Simon Lancaster: Why David Cameron is 'trigger' happy on the EU

Written by Simon Lancaster on 9 May 2016 in Opinion
Opinion

There can be no doubt about the prime minister’s weasel word of choice in the EU referendum.

David Cameron

A few years ago, I went to a fascinating exhibition about books and babies at Cambridge University. They had on display some medieval manuscripts about weasels and child birth showing how, in the 13th Century, it was commonly understood that weasels conceived through the ear and gave birth through the mouth.

It was probably this biologically inaccurate conception that led to the idea of ‘weasel words’: the notion of unpleasant, shifty, vermin-like creatures emanating from people’s mouths, going around causing damage and harm to all and sundry.

I couldn’t help but think of weasels this morning when I saw the front pages filled with David Cameron’s hyperbolic warning that Brexit will trigger world war and genocide.

If you’ve been watching closely, you might have seen that ‘trigger’ has been the prime minister’s weasel word of choice in this referendum. If you google ‘David Cameron’ and ‘trigger’, you get almost 3 million results. If you google ‘Del Boy’ and ‘Trigger’ you get less than 30,000.

Whenever the prime minister is in search of a verb to describe the consequences of Brexit, the first thing he reaches for is his ‘trigger’.

In the House of Commons on 23rd February, Cameron said that, ‘If the British people vote to leave, there is only one way to bring that about, namely to trigger Article 50 of the treaties and begin the process of exit…’ He could have chosen from hundreds of other words in this context - ‘apply’, ‘appeal’ or ‘administer’ for instance (just to pick words beginning with the letter ‘a’) – but, no, he decided to go with trigger.

On 8th February, the prime minister said Brexit would ‘trigger a surge in refugee camps across South East England’. Again! Not ‘cause’, ‘create’ or ‘catalyse’ – trigger.

On 2nd March, he said that Brexit would ‘trigger economic shock across Britain’. Not ‘incite’, ‘initiate’ or ‘instigate’ - trigger.

The Prime Minister is clearly actively associating the idea of war/violence/death and Brexit in our mind.

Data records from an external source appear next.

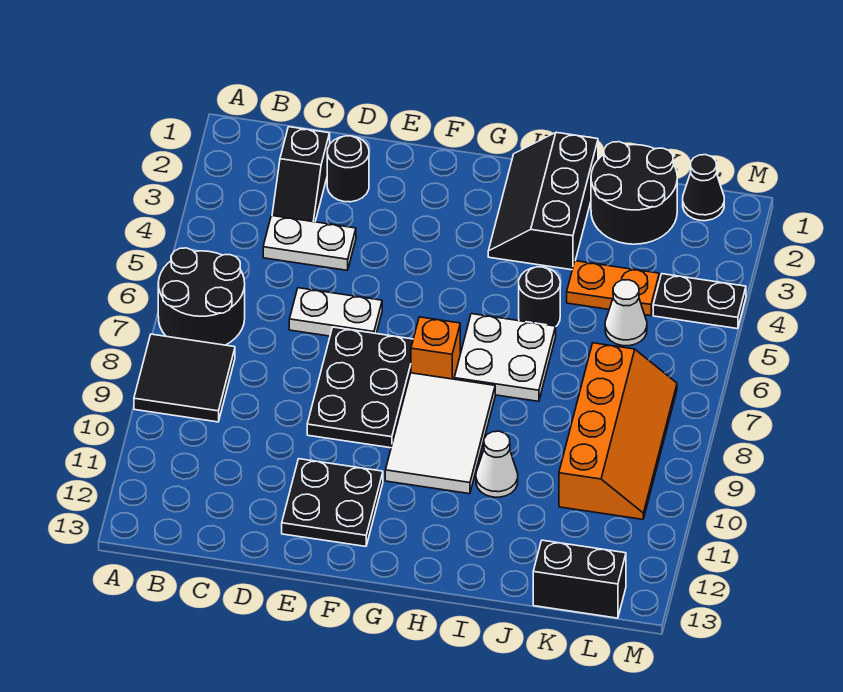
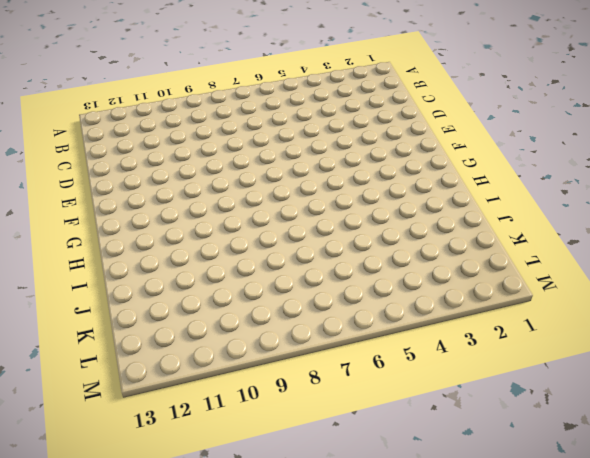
none -> black 2x2 round brick [158,248,245,345]
none -> black 2x2 tile [134,334,235,422]
none -> black 1x2 slope [272,127,330,222]

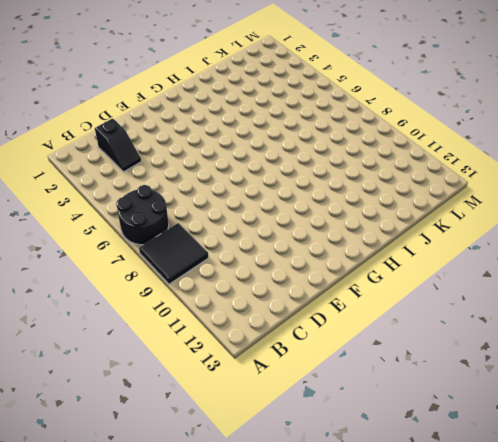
none -> white 1x2 plate [263,216,356,270]
none -> black 1x1 round brick [327,136,369,202]
none -> white 1x2 plate [289,288,382,336]

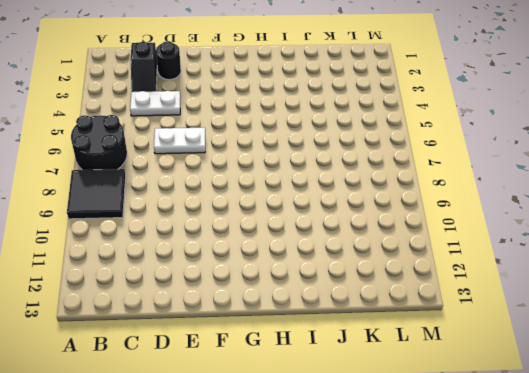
none -> black 2x3 plate [307,327,413,448]
none -> black 2x2 plate [282,459,383,546]
none -> orange 1x1 brick [411,317,460,379]

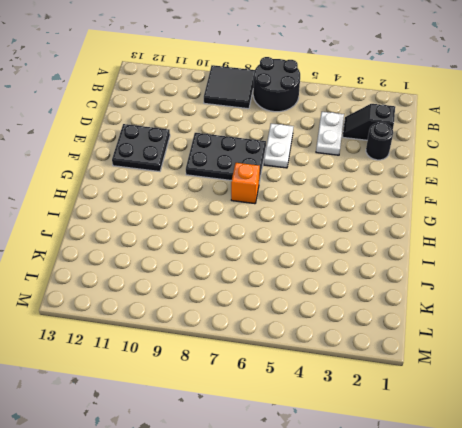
none -> white 2x3 tile [385,373,495,494]
none -> black 2x3 slope [488,132,598,270]
none -> white 2x2 plate [454,314,556,401]

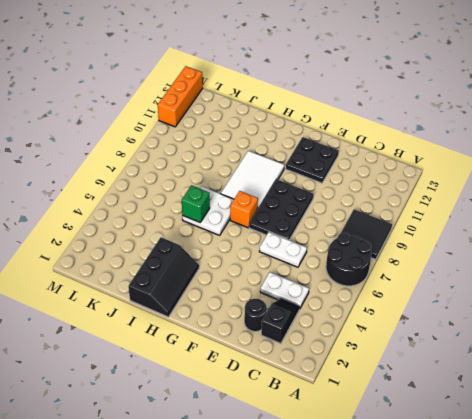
green 1x1 brick [182,185,210,222] -> none
orange 1x3 brick [158,66,203,127] -> none
none -> black 1x1 round brick [519,267,560,326]
none -> white 1x1 cone [476,431,518,497]
none -> black 2x2 round brick [591,142,677,244]

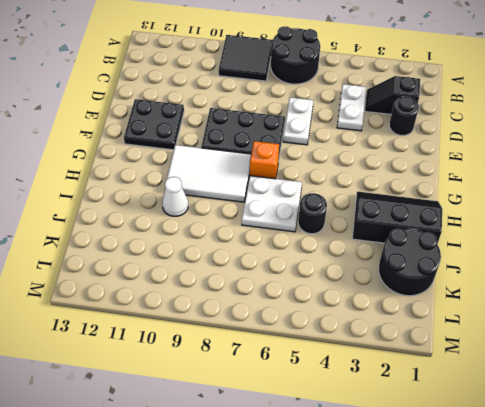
none -> orange 1x2 plate [567,261,659,316]
none -> white 1x1 cone [605,280,647,346]
none -> orange 2x4 slope [559,343,677,519]

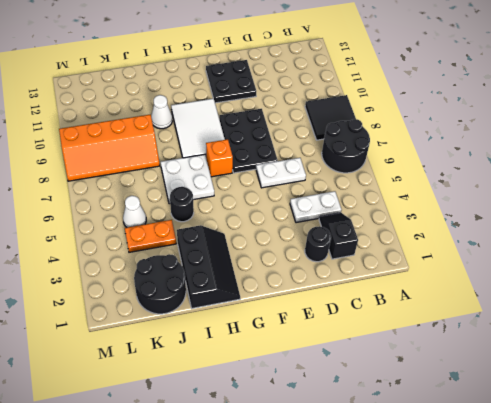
orange 2x4 slope [59,115,160,181] -> orange 2x4 slope turned to [559,343,677,519]
none -> black 1x2 brick [533,540,626,618]
none -> black 1x1 cone [683,155,724,221]
none -> black 1x2 plate [653,274,746,329]

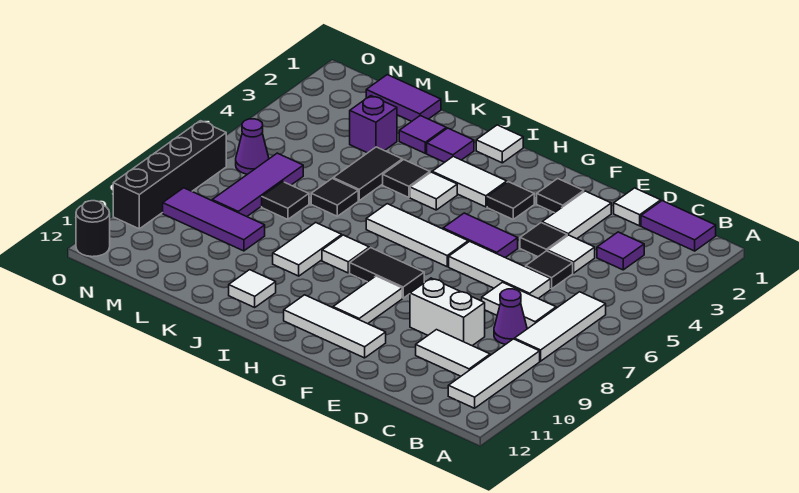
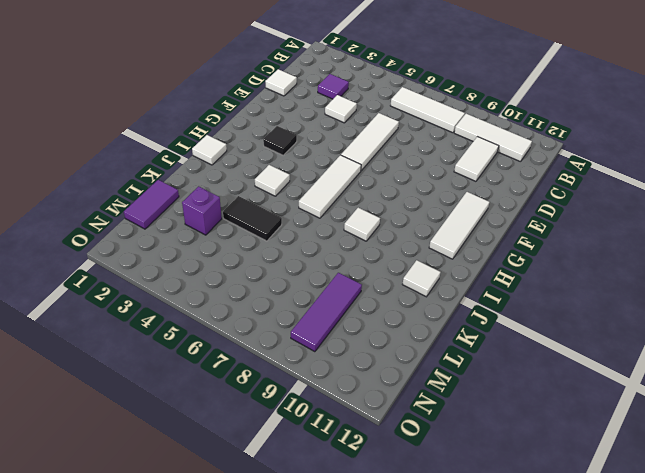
none -> purple 1x2 tile [641,201,716,251]
none -> white 1x2 tile [482,282,556,329]
none -> purple 1x1 cone [494,289,527,344]
none -> black 1x1 tile [526,251,573,289]

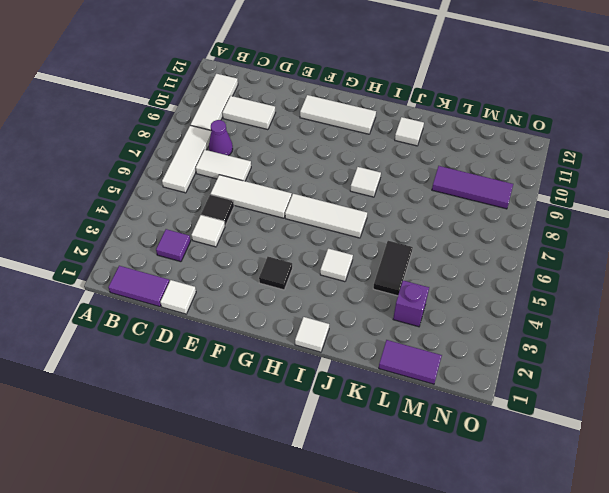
none -> white 1x2 brick [410,278,485,346]
none -> white 1x2 tile [542,191,611,239]
none -> black 1x1 tile [520,223,567,257]
none -> black 1x1 tile [537,179,584,213]

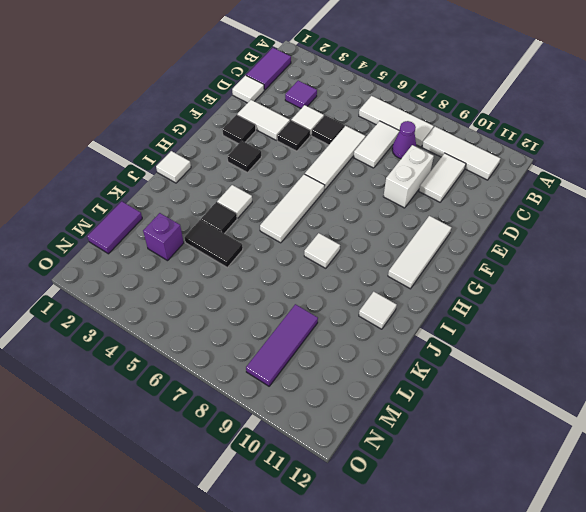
none -> purple 1x2 tile [443,213,518,258]
none -> black 1x2 tile [350,248,424,298]
none -> white 1x2 tile [333,276,402,324]
none -> white 1x2 tile [432,156,507,207]

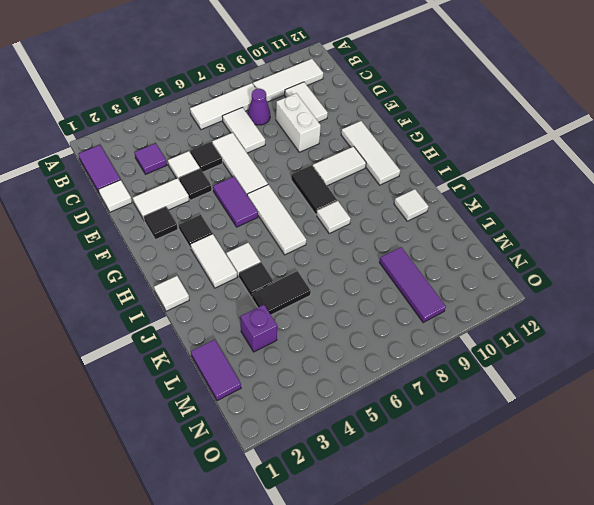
none -> purple 1x1 tile [427,128,474,162]
none -> white 1x2 tile [273,222,342,276]
none -> purple 1x1 tile [399,116,446,153]
none -> black 1x1 tile [311,178,358,216]

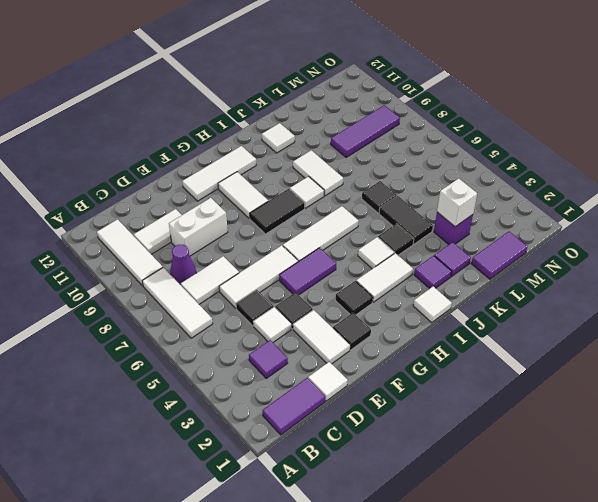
white 1x1 brick [437,178,477,227] -> none
none -> black 1x1 tile [262,182,309,219]
none -> purple 1x3 tile [212,153,303,217]
none -> purple 1x1 cone [236,119,269,174]
none -> black 1x4 brick [113,121,226,229]

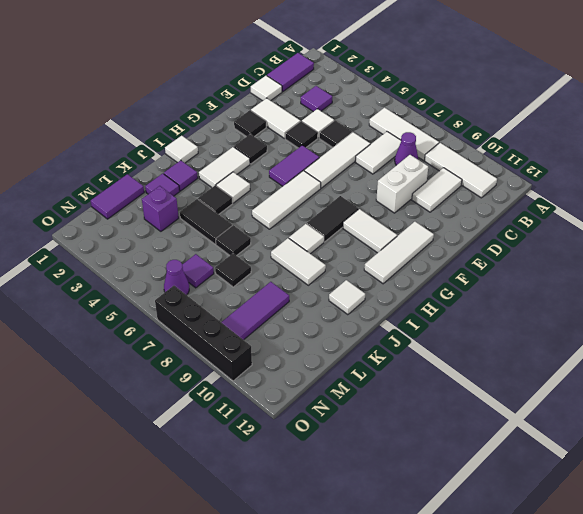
purple 1x1 tile [182,254,214,288] -> purple 1x3 tile [212,153,303,217]
none -> black 1x1 round brick [76,201,110,257]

Today he is making this connection explicitly, appealing to our rational minds with rational argument, but this is an idea he has been propagating for months subliminally.

The word ‘trigger’ even appeared in the very first paragraph of the controversial government information leaflet – ‘Why the Government believes that voting to remain in the EU is the best decision for the UK’.

The idea that Brexit would lead to war is clearly hyperbolic, but because of the priming that has occurred over the last few months, the British people are more likely to accept it. This is a sign the Remain campaign is winning the war of words.

In Only Fools and Horses, Trigger continously called Rodney ‘Dave’. It was a recurring sign of Trigger’s stupidity. In using the word ‘trigger’, Dave has proved that, when it comes to communication, he’s no fool.

 

Simon Lancaster is a professional speechwriter and author of Winning Minds: Secrets from the Language of Leadership.